Tuul and Bruno Morandi The image bank | fake images

“When China said they would open the borders in January, all my friends said they would go to Japan and Korea,” Bonnie said.

But they were unable to obtain visas, he said. “So now they’re off to Thailand.”

Rein said Chinese travelers are now heading to Singapore and Thailand because “both countries are welcoming us.”

Of the top destinations sought by Chinese citizens after the border reopening announcement, those are the only two that have not imposed new restrictions on incoming Chinese travelers.

The data shows that search interest for outbound flights from mainland China increased 83% in the 11 days after the announcement, compared with the previous 14 days, according to data from Group.

During this period, search interest from Thailand and Singapore grew by 176% and 93%, respectively, according to the company.

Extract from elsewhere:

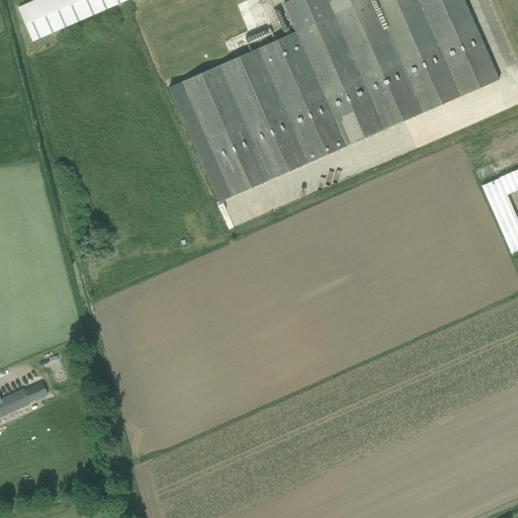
[(219,201),(499,80),(463,0),(292,0),(283,4),(296,32),(169,88),(219,201)]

Angrier with some more than others

Restrictions on Chinese travelers

Chinese officials called the rules by South Korea and others “excessive” and “discriminatory.”

But South Korea refutes the claims of discrimination. Seung-ho Choi, deputy director of the Korea Agency for Disease Prevention and Control, told CNBC that the country’s rules apply to “Korean and non-Korean citizens coming from China… There is no discrimination based on nationality in this extent.”

“The covid situation in China continues to worsen,” he said. The number of people who traveled from China to Korea and tested positive for COVID-19 increased 14-fold from November to December, she said.

Japan’s Prime Minister’s Office did not respond to CNBC’s request for comment. A representative of the Japanese Embassy in Singapore told CNBC that Japan is processing Chinese travel visa applications as usual.

Citing a discrepancy in infection data from China, Japan’s Prime Minister Fumio Kishida told reporters on December 21. 27: “To avoid a sharp increase in the entry of new cases into the country, we are focusing our efforts on entry and airport inspections,” according to an article published by Nikkei Asia.

Both Japan and South Korea have taken conservative stances towards the Covid pandemic.

Japan, in particular, has been slow to recover to life before the pandemic, with the residents showing little enthusiasm when its own border fully reopened in October 2022.

‘A political issue’

Rein told “Squawk Box Asia” that the rules are not just about tourism.

“This is a political issue,” he said, adding that he expects Japanese stocks to take a hit, highlighting two cosmetics names.

Read more about the reopening of China

“I would be cautious with Shiseido. I would be cautious with Kose, because there will be some boycotts,” he said. Actions of kose traded lower on the Tokyo stock exchange on Tuesday, but Shiseido was taller

Rein said that the animosity towards South Korea and Japan will be short-lived.

“The anger will take about three months to dissipate,” he said. “There will be a massive revenge trip out of Korea to Japan, if those two countries treat the Chinese properly.”

New Zealander Darren Straker, who lives and works in Shanghai, said he too believes the policies are politically motivated, calling it a “sad last gasp.” [as] the geopolitical door of the Covid closes”.